If IP addresses (or AWS credentials) are given, then jobs are run over sockets,
and (if NFS is unavailable) files may be synchronized using S3 or rsync.
Alternatively, jobs can be run using a queueing system (such as PBS or SGE),
in which case NFS is required for both job synchronization and file sharing.
Options for parallel processing over sockets:
-threads <N>, -maxthreads
Use N threads, or use all cores available
-remote [user@]host[:port[-maxport]]
Start a (multithreaded) remote quaff server via SSH
-sshkey <file> SSH private key file
-sshpath <p> Path to ssh
-rsyncpath <p> Path to rsync
-remotepath <p> Path to remote binary (default /usr/local/bin/quaff)
-rsync Client will rsync data to server dir (/tmp/quaff)
-s3bucket <B> Client/server will sync data files to/from bucket B
-ec2instances <N>
Launch N temporary EC2 instances as servers
-ec2ami <AMI>, -ec2type <type>, -ec2cores <numberOfCores>,
-ec2user <user>, -ec2key <keypair>, -ec2group <group>, -ec2port <port>
Control various aspects of the launched instances
(defaults: ami-1ecae776, m3.medium, 1,
ec2-user, quaff, quaff, 8000)
Since quaff opens one socket per remote thread (plus one ssh job per server),
you may need to raise the system limits on # of files/sockets per process
(e.g. OSX 10.10 limits you to 128 sockets/process by default).
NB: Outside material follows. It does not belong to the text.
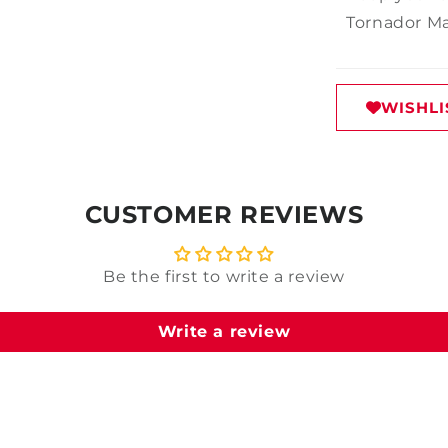
Tornador Max
WISHLI
CUSTOMER REVIEWS
Be the first to write a review
Write a review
By default, quaff assumes all data files are in the same place on the server.
You can copy them across using -rsync, or -s3bucket, or other means (eg NFS).
For AWS, ensure aws CLI tools are installed and credentials are set
(i.e. AWS_ACCESS_KEY_ID & AWS_SECRET_ACCESS_KEY environment variables).
You must use an AMI consistent with your AWS_DEFAULT_REGION
(the default AMI is a standard Amazon EC2 Linux for us-east-1).
A standard AMI should be fine: quaff downloads prereqs and builds itself.
Also ensure that security group <group> allows incoming connections
on ports 22 (ssh) and the range from <port> .. <port> + <numberOfCores> - 1.
Any problems can often be diagnosed by turning up the logging to -v5 or so.
Quaff makes every effort to clean up rogue EC2 instances, but please check!
Options for parallel processing over queueing system:
-qsubjobs <N> Submit up to N simultaneous jobs to queueing system
-qsub <path>, -qsubopts <options>
Path to, and options for, job submission program (qsub)
-qsubdir <path> Temp directory to use for job scripts (must be on NFS)
-qsubheader <header file>
Specify header for job scripts (e.g. for PBS directives)
To use queueing, specify a nonzero value for -qsubjobs.